The late political philosopher John Rawls made a distinction between "ideal theory" and "non-ideal theory." The former was for political philosophy, the latter for the difficult choices one sometimes had, regretfully, to make in the messiness of actual political situations. I was reminded of this today in a faculty meeting, though even Rawls' non-ideal theory seems still too idealistic for our thoroughly unideal realities.
Our predicament is easily described. We voted no confidence in the university president, but he has made no move to leave and has recently started to sound like he might be staying on as long as his friends on the board of trustees want him to stay on. As long as he's president, it's his prerogative to reappoint or dismiss the deans of the school's various divisions and, in part by his design (many are interrims, appointed in lieu of a search when their predecessors left), about half of the university's deans have contracts ending in June 2010. So we have a lame duck lording it over lame ducklings, basically. Nobody has any guarantee of who will be in charge of what even a year from now. In response to this situation, the faculty senate (on which I still sit) passed a resolution encouraging all divisional faculties to start whatever processes their divisions have to go about recommending reappointment for deans or recommending the start of a search process for a new dean. We feel the university needs stability, but also that it will be easier to find a new president if the divisions are stable. Except, of course, that the board of trustees has made no move to start a presidential search, and may well see the current deans as troublemakers (they did not oppose the no confidence motions and even, in some ways, promoted them).
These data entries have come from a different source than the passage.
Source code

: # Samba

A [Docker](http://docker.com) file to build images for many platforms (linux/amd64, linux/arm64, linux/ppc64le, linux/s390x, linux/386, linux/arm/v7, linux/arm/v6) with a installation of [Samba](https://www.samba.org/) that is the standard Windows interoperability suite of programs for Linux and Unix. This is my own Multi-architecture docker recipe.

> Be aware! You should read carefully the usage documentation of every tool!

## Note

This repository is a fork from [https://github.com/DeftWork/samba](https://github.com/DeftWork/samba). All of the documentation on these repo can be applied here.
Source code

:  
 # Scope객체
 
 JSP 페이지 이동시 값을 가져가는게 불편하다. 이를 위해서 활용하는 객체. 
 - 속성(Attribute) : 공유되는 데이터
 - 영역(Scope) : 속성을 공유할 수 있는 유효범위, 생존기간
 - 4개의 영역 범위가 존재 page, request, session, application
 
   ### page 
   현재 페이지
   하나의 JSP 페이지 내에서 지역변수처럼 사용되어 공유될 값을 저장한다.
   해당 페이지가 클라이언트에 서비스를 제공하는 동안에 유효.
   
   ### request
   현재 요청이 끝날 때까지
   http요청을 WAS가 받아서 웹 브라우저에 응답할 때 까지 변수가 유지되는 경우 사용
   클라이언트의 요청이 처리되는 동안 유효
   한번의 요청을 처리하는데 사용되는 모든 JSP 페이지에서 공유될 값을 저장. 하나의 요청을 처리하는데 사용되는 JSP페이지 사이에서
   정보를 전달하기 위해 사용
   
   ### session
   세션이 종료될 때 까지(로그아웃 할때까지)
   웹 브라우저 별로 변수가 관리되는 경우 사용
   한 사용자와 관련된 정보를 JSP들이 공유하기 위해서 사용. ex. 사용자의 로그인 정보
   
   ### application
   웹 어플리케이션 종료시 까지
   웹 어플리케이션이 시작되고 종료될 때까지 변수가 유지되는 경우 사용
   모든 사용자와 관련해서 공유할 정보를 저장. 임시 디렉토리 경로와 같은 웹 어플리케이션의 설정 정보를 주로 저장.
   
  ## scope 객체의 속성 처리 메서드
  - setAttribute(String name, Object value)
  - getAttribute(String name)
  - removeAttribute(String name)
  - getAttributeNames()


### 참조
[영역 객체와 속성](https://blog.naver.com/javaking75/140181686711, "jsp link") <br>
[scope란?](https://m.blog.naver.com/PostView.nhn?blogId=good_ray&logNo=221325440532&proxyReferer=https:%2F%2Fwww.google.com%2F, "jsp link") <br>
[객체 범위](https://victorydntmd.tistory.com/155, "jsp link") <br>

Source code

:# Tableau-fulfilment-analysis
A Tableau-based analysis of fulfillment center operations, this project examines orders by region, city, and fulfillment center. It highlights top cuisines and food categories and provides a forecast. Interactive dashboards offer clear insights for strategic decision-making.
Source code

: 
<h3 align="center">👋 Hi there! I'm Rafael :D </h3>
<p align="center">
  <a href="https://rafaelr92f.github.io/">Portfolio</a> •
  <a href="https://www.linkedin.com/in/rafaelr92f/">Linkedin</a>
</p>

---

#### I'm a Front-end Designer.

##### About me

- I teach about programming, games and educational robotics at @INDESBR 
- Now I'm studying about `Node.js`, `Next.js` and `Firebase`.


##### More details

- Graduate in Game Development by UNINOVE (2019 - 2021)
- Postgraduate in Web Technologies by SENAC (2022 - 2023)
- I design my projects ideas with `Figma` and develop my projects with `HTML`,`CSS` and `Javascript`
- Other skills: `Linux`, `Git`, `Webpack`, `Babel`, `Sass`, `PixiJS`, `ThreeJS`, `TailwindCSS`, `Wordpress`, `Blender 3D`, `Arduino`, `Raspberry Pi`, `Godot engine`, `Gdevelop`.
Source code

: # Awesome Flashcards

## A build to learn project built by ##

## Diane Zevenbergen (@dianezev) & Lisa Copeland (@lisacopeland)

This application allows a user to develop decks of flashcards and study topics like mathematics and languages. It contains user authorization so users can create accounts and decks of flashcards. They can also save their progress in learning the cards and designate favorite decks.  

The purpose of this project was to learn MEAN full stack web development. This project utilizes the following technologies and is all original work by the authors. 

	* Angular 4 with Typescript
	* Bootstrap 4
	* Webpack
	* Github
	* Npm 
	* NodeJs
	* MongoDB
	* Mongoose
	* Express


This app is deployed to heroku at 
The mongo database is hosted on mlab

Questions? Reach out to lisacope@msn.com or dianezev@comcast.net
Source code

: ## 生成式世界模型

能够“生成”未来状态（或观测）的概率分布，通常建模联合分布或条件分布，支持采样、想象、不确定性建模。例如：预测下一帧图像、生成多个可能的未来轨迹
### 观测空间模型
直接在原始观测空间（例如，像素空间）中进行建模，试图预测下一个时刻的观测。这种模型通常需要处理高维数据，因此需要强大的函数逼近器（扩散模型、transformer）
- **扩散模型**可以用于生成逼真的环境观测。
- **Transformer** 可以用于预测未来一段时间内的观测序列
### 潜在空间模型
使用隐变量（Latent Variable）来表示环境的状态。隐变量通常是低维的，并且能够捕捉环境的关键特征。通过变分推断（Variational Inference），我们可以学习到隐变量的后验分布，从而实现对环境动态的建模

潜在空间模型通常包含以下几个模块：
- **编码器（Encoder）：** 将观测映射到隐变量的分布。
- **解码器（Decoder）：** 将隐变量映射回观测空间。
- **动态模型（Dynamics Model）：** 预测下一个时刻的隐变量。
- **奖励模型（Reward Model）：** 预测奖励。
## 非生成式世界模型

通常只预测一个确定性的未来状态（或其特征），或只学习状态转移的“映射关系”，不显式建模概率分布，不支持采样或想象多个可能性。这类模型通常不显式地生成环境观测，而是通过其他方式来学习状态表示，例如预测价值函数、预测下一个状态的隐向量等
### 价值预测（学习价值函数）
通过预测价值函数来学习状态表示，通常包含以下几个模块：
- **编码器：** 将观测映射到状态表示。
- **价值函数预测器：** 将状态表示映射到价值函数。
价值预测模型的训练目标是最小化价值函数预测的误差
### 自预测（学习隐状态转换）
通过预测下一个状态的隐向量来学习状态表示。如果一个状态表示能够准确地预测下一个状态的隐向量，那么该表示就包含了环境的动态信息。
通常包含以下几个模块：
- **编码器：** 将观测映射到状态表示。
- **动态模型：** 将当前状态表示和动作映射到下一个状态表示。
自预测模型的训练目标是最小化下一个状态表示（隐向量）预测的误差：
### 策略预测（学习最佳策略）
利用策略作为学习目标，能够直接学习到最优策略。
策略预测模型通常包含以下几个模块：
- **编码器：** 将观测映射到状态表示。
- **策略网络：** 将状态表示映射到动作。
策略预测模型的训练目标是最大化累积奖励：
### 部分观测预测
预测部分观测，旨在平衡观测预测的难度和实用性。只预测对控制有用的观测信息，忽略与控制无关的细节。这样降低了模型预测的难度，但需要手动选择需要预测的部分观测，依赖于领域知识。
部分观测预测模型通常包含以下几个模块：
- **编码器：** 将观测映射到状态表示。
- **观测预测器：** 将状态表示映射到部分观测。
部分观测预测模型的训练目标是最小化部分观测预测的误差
Actually I take back what I said - the predicament isn't easily described at all!
What makes it even less ideal than the non-ideal is that there are no fixed points at all. The president may be gone within a year, or still here in five. The provost, himself an interrim, may be gone in a year, or stay longer. The deans, many of whom (including ours) came in as interrims themselves, haven't had a chance to do much in their divisions and may not have a chance in the future. Meanwhile, the divisions themselves are up for grabs - for a period of years the rapidly changing inhabitants of the provost's office have been contemplating reorganizations and realignments; our version of death panel scaremongering darkly intimates that the president wants not only to fire the deans, but to consolidate divisions and so eliminate some of the deanships (including, the rumor goes, our own). Most of this is surely nonsense, or nonsense which doesn't affect the present situation, but which parts?
It's like Neumann's boat (is that the name? the boat which was always at sea but remained seaworthy because it replaced/reinforced its planks one by one [ship of Theseus, perhaps]) but one where you don't know which of many planks seeming to need immediate replacement to replace first.